Provided entries ->
..............................
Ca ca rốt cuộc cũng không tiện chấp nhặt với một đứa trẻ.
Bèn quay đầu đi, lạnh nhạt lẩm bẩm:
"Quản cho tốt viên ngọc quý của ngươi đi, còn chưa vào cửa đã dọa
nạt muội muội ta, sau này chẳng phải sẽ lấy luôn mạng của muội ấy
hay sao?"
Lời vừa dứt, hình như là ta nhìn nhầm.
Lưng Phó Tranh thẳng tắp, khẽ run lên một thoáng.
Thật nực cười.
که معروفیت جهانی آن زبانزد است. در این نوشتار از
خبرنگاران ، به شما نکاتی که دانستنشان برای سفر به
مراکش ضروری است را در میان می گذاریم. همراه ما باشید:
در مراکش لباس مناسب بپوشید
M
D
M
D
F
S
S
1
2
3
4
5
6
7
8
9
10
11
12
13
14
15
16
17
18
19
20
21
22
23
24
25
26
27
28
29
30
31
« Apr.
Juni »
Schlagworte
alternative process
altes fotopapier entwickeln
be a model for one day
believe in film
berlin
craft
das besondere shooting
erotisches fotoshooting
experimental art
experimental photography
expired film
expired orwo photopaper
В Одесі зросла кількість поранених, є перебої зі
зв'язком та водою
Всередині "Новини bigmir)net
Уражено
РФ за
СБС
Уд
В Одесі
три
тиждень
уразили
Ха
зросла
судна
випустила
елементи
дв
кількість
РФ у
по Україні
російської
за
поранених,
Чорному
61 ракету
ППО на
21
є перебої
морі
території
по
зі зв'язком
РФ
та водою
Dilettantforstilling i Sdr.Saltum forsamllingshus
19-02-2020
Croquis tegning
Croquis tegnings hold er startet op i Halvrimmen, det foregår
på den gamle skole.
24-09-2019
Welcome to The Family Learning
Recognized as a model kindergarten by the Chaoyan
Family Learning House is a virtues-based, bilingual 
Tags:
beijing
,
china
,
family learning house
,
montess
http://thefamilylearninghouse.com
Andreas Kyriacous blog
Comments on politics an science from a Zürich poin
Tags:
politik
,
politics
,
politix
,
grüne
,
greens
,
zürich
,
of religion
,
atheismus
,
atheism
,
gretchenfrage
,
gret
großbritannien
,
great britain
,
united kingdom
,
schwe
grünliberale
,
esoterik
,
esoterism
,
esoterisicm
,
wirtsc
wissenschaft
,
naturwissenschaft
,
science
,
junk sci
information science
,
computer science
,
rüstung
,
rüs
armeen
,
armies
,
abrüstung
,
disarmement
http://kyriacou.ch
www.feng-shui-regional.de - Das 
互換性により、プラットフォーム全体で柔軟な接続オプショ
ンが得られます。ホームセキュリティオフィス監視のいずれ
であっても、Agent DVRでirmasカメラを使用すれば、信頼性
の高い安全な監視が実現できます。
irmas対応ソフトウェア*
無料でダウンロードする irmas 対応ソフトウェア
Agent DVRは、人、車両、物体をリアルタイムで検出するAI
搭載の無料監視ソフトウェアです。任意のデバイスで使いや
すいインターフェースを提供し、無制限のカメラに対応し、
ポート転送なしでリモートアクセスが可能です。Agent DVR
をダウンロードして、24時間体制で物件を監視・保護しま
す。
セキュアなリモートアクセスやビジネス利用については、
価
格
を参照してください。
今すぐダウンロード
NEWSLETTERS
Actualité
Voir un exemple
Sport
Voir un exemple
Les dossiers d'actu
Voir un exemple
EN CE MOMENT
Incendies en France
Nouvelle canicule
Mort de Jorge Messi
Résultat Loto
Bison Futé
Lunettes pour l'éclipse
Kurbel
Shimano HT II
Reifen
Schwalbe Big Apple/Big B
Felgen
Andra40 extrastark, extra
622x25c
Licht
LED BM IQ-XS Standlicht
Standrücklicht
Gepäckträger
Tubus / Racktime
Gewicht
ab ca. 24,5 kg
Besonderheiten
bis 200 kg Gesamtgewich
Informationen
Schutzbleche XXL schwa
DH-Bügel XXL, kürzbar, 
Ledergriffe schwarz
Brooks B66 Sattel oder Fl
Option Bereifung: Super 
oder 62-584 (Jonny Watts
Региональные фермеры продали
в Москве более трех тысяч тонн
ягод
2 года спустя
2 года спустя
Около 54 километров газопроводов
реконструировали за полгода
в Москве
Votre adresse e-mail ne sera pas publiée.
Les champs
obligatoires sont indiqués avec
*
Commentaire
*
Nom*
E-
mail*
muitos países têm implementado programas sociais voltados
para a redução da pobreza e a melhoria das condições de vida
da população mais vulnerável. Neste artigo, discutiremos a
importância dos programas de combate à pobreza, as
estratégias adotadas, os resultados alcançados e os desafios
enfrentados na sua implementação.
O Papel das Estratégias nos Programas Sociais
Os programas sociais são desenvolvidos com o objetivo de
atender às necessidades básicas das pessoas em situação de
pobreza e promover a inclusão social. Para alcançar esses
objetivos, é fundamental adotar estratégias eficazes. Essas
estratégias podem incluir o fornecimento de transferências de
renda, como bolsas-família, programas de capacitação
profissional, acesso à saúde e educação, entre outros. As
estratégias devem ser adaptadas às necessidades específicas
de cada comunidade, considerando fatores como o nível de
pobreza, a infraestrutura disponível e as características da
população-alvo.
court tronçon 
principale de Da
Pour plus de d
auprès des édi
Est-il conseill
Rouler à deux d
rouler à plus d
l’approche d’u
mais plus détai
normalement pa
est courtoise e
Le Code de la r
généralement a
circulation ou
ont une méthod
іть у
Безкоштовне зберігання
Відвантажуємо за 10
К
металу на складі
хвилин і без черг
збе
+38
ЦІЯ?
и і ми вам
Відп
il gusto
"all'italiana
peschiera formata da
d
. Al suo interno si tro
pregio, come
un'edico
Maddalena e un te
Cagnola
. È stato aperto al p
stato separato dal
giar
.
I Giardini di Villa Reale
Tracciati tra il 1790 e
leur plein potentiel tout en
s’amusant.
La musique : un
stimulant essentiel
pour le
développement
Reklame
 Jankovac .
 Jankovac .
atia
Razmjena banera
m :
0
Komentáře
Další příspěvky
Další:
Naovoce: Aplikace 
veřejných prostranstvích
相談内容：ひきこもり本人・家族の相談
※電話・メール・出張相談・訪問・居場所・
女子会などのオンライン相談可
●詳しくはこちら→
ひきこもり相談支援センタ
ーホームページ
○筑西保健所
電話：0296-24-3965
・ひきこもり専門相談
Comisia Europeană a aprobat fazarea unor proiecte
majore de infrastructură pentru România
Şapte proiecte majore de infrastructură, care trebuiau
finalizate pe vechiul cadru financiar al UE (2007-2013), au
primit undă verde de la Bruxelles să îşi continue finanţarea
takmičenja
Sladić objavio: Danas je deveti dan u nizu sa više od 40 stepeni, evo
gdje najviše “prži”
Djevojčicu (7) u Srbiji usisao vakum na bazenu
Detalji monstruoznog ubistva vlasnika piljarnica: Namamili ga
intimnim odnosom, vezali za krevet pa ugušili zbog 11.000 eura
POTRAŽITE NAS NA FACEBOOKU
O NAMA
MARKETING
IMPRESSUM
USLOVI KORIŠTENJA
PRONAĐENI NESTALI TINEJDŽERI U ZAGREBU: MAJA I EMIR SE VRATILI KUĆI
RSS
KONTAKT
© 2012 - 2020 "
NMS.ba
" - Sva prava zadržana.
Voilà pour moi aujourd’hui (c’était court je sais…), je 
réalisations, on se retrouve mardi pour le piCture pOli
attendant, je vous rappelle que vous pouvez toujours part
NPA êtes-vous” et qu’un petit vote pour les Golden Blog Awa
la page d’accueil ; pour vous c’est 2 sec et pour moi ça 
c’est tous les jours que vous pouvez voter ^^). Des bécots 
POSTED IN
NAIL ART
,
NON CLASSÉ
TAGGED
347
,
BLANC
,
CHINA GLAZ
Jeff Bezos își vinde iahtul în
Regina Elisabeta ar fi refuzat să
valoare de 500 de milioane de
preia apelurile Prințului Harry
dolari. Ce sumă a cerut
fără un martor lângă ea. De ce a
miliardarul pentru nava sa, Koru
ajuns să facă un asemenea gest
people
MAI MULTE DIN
..............................
Request -> Copy each line above that contains the string "politics".

Task solution ->
Comments on politics an science from a Zürich poin
politics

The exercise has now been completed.